Windows 8 to monitor children’s computer use
Windows 8 will offer weekly monitoring reports on children’s online activity, to make it easier for parents to keep an eye on what their offspring get up to on the web.
Microsoft said its Family Safety system would “monitor first”, rather than focusing on filtering and software-based restrictions, which family safety programme manager Phil Sohn said could be complex to set up and hard to manage.
“The end result was that many parents abandoned family safety products and returned to in-person supervision only – a tactic that has become less effective as computers have gotten more mobile,” he said in a post on the Building Windows 8 blog.
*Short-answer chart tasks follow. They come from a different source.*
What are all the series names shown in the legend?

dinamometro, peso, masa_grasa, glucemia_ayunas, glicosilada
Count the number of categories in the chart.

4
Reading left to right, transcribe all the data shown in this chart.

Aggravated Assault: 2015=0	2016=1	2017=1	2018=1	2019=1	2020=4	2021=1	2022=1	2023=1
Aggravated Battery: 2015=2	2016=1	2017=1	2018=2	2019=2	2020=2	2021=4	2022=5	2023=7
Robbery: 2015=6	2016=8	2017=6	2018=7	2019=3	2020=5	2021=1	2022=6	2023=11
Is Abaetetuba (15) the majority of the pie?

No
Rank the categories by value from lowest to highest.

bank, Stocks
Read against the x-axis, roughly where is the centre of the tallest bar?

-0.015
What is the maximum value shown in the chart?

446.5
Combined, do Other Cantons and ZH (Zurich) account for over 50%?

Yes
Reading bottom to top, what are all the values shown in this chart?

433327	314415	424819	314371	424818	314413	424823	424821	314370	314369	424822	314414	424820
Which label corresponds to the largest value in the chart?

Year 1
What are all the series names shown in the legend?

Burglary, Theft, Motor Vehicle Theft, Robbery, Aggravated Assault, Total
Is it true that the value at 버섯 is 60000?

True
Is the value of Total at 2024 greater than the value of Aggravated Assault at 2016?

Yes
Glancing over a teenager’s shoulder can be awkward for both parents and kids
In Windows 8, parents create an account using a local username or Microsoft login, then simply tick a box to indicate it’s an account for a child. They’ll then receive via email a weekly report summarising their child’s computer activities. The reports and settings are web based, so can be altered and managed from any device, while the settings will follow the child to any computer they use the login with.
Parents will also be able to add restrictions to limit what their children see online, with each account having separate rules via several different default filtering levels.
The Family Safety system also lets parents restrict the amount of time children spend on the PC, block games that are above a certain rating level, and track and manage Windows Store downloads.
Safety or spying?
The announcement comes amidst a wider debate on keeping children safety online, with the Government being pressured to roll out a network-level filter to block pornography.
Sohn admitted Microsoft’s “monitor first” system wouldn’t be perfect for all parents, but said it would “lead to more family conversations about online safety”.
Microsoft noted it still recommends moving computers into public space in the house to better keep an eye on kids, but admitted that’s difficult in homes with multiple or mobile computers. “And glancing over a teenager’s shoulder can be awkward for both parents and kids.”
While many commenters on the blog post welcomed the tool, others said that the monitoring system appeared to be little more than digital snooping. “You call it parent control, I call it spying,” said one.
“One simple thing that is missing here from the discussion: trust,” said another. “If you don’t trust your own child, what kind of relationship do you have?”
We’ve asked Microsoft if child accounts are visibly different in any other way, and if anyone using such an account would be alerted to the monitoring at the time of use, but have yet to hear back.